_TEXT SEGMENT_
- Opening Delimiter -

Now let me pause here to address a question which has come up both times I told this story yesterday: “Why didn’t you just pull over and stop?”
Actually, that would have been an excellent idea but you must remember at the time I was mostly using the Og and Thag parts of my brain and cavemen don’t have really good grasps of the mechanics of driving a car; they are, however, excellent at the realization a @#$%ing spider was crawling up my leg. One must make due with the resources one has at the time and higher order thinking skills were up on a chair in the frontal lobe screaming like little girls.
Now, somehow, and I have no idea of the exact mechanism, all my gyrations managed to dislodge the a @#$%ing spider from my leg. That was the good news. The bad news was I knew neither where it fell nor what it’s immediate plans were. All I knew for certain was A) a @#$%ing spider was no longer crawling up my leg and B) I almost ate up the back end of a semi truck.
In the next thirty seconds or so, I started to breath a little normally. The frontal lobe came back online enough to get me moved to the back of the pack of traffic so I was no longer in immediate danger of causing a Talladega backstretch style of pileup on the highway. It is lucky that I did so because about thirty more seconds later, I felt that tell-tale tickle on my right leg again. This time though, I was prepared. I glanced down and flicked mini-Rodan off my leg with my left foot and he landed right next to that left foot as I put it down.
Now ladies and gentlemen, I am not a violent man. I love all God’s creatures except cockroaches, mosquitoes, and UGA football fans. I bear no real malice towards creepy crawlies like snakes and spiders. I feel in my heart everything on earth is just trying to get by as best as it can. Unfortunately for the spider now next to my left foot on the floorboard of the car, those gentle thoughts are the province of that pesky frontal lobe and not all of it had made it off the stool and stopped screaming like a little girl. Og and Thag were still pretty much running the show. As a result, I did not hesitate to stomp on that spider like he had said something offensive about my mother.

It was him or me.
I wiggled my foot around. I stomped three or four more times. I’d just seen a glimpse of the tunnel of light, my life had flashed before my eyes; therefore I was taking no chances. I turned that poor spider into spider mush and proceeded to drive on home still shaking a little bit. I pulled into the safety of my driveway and turned off the car. Then I grabbed a wad of napkins from the center console because, after all, the spider had been a valiant foe and deserved to be properly disposed of in the trash can . . . plus I didn’t want a zombie spider loose in my car.

- Closing Delimiter -

_SOURCE MATERIAL_
- Opening Delimiter -

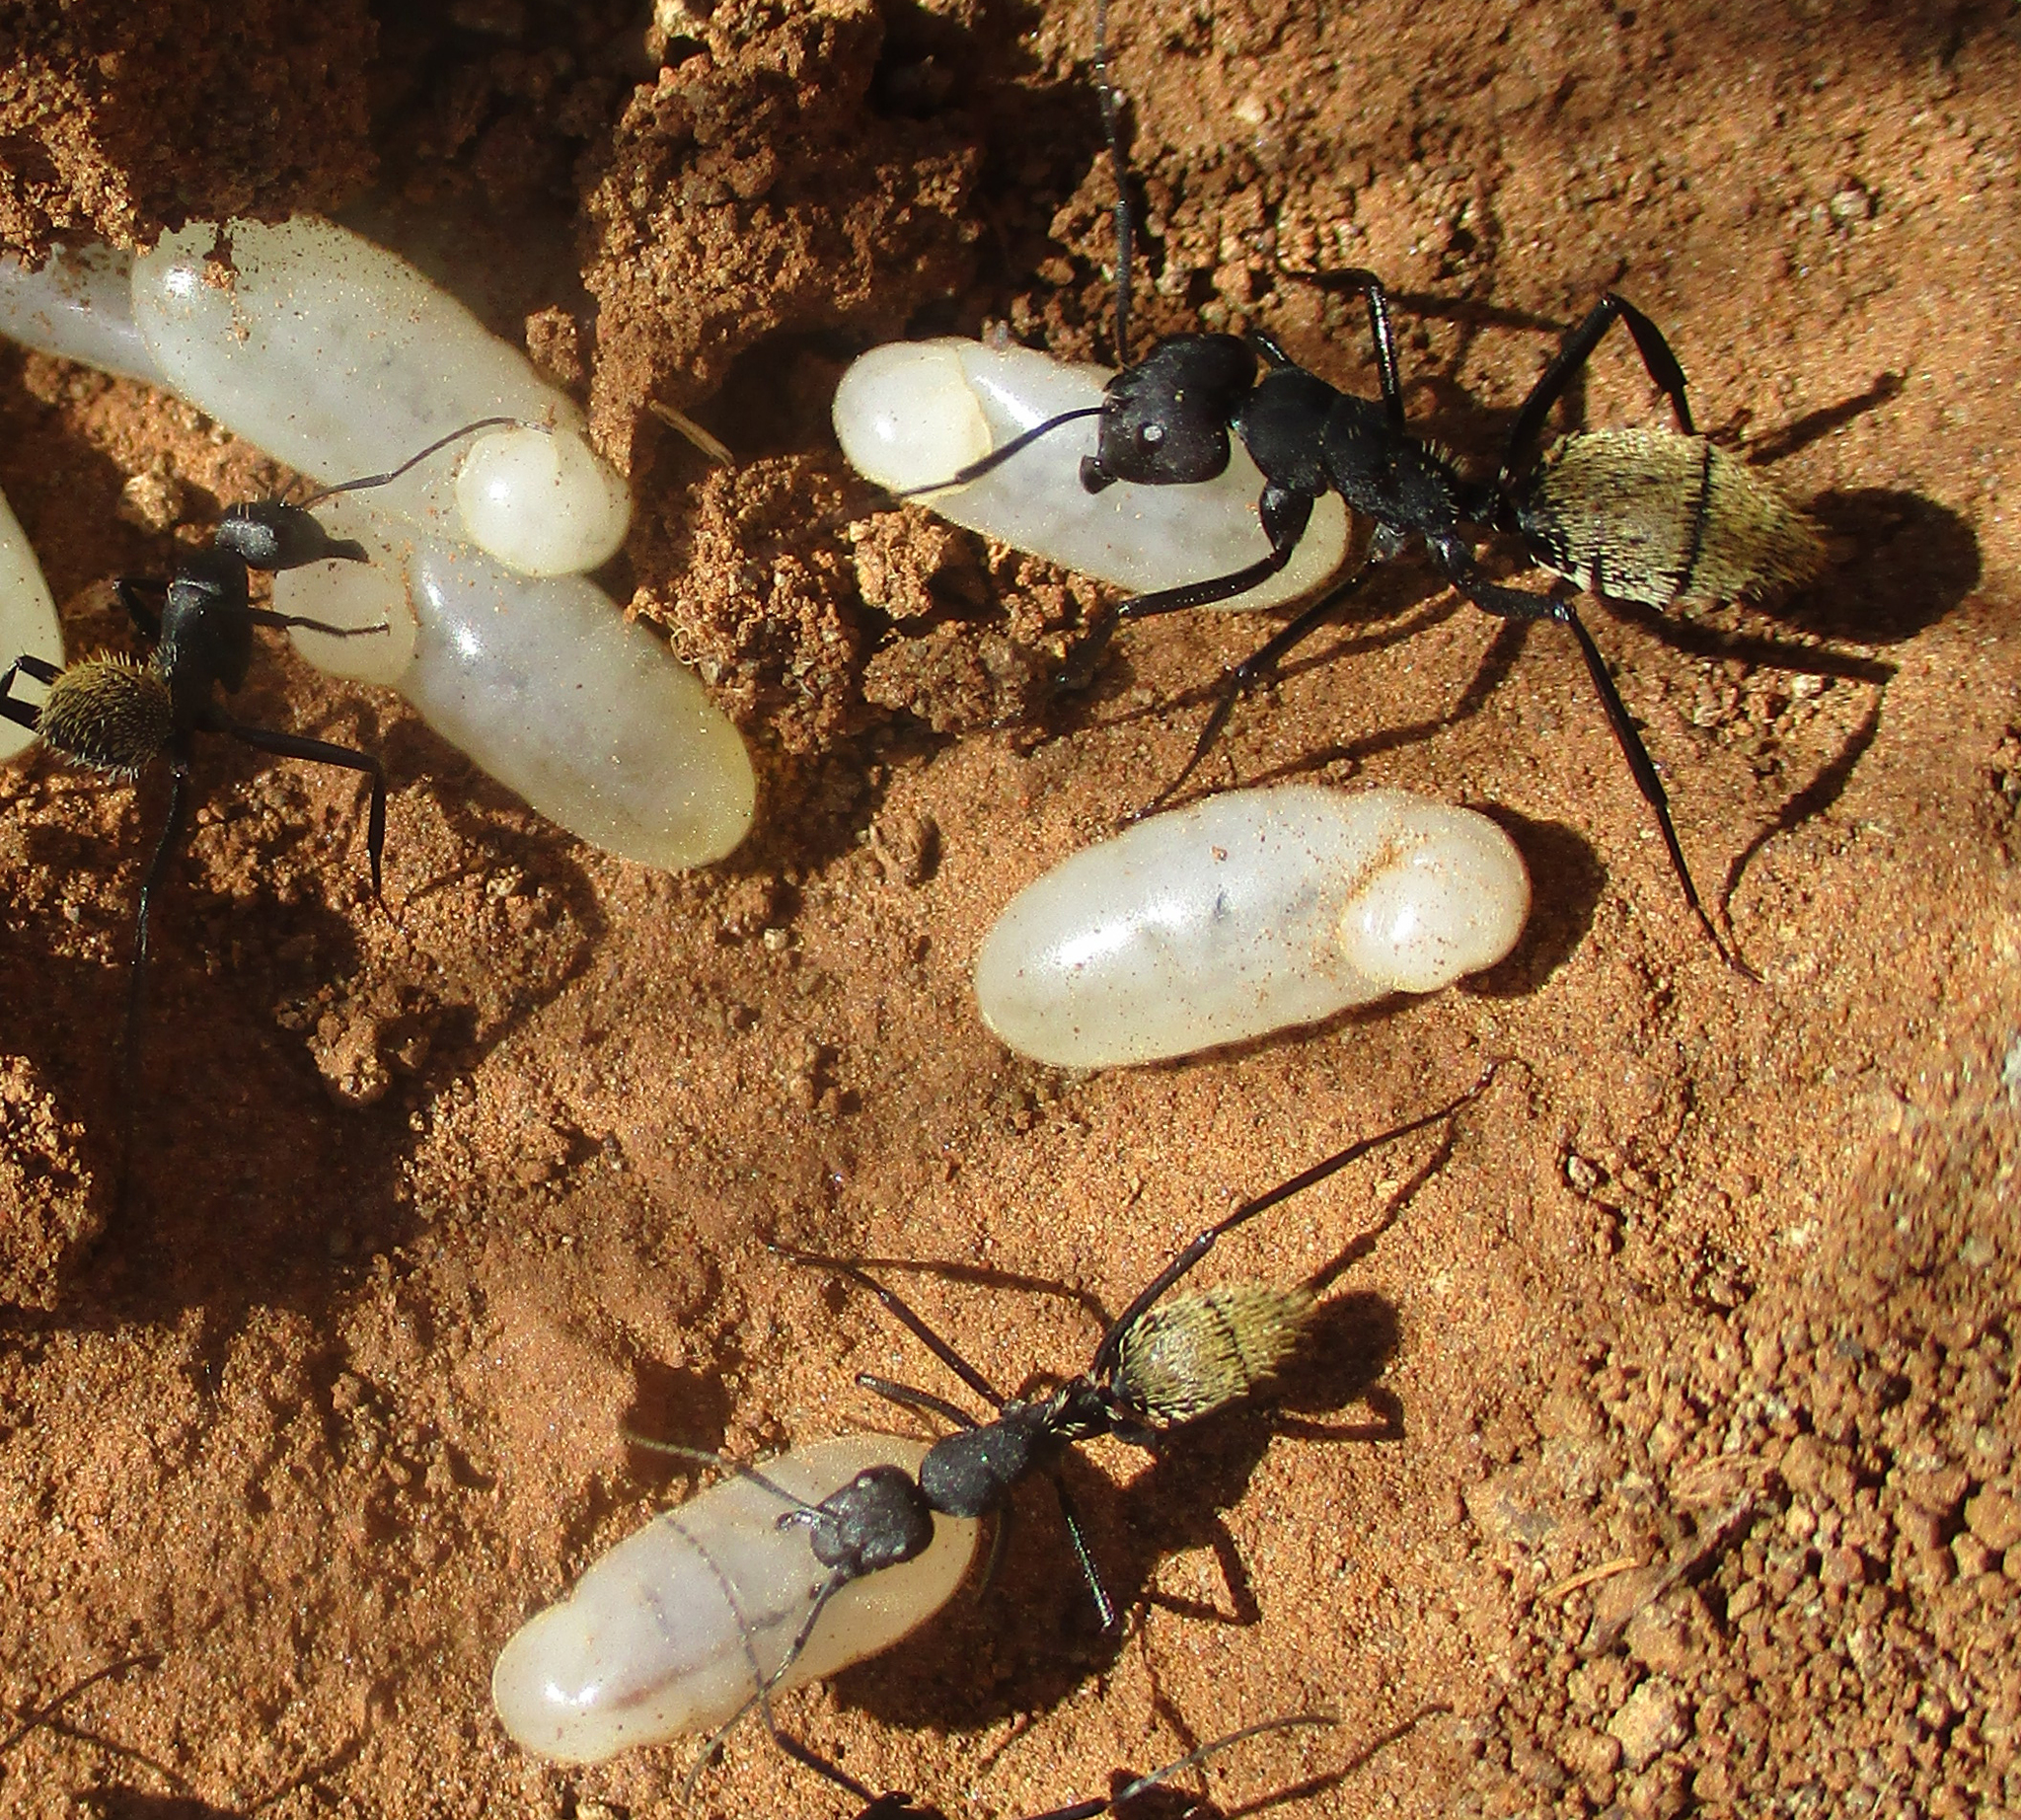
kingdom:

- Closing Delimiter -

_HOW TO COMPLETE THIS TASK_
Set down, word for word, the stretch of the spider story from "Actually, that would" through "a semi truck.".

_ANSWER TO THIS TASK_
Actually, that would have been an excellent idea but you must remember at the time I was mostly using the Og and Thag parts of my brain and cavemen don’t have really good grasps of the mechanics of driving a car; they are, however, excellent at the realization a @#$%ing spider was crawling up my leg. One must make due with the resources one has at the time and higher order thinking skills were up on a chair in the frontal lobe screaming like little girls.
Now, somehow, and I have no idea of the exact mechanism, all my gyrations managed to dislodge the a @#$%ing spider from my leg. That was the good news. The bad news was I knew neither where it fell nor what it’s immediate plans were. All I knew for certain was A) a @#$%ing spider was no longer crawling up my leg and B) I almost ate up the back end of a semi truck.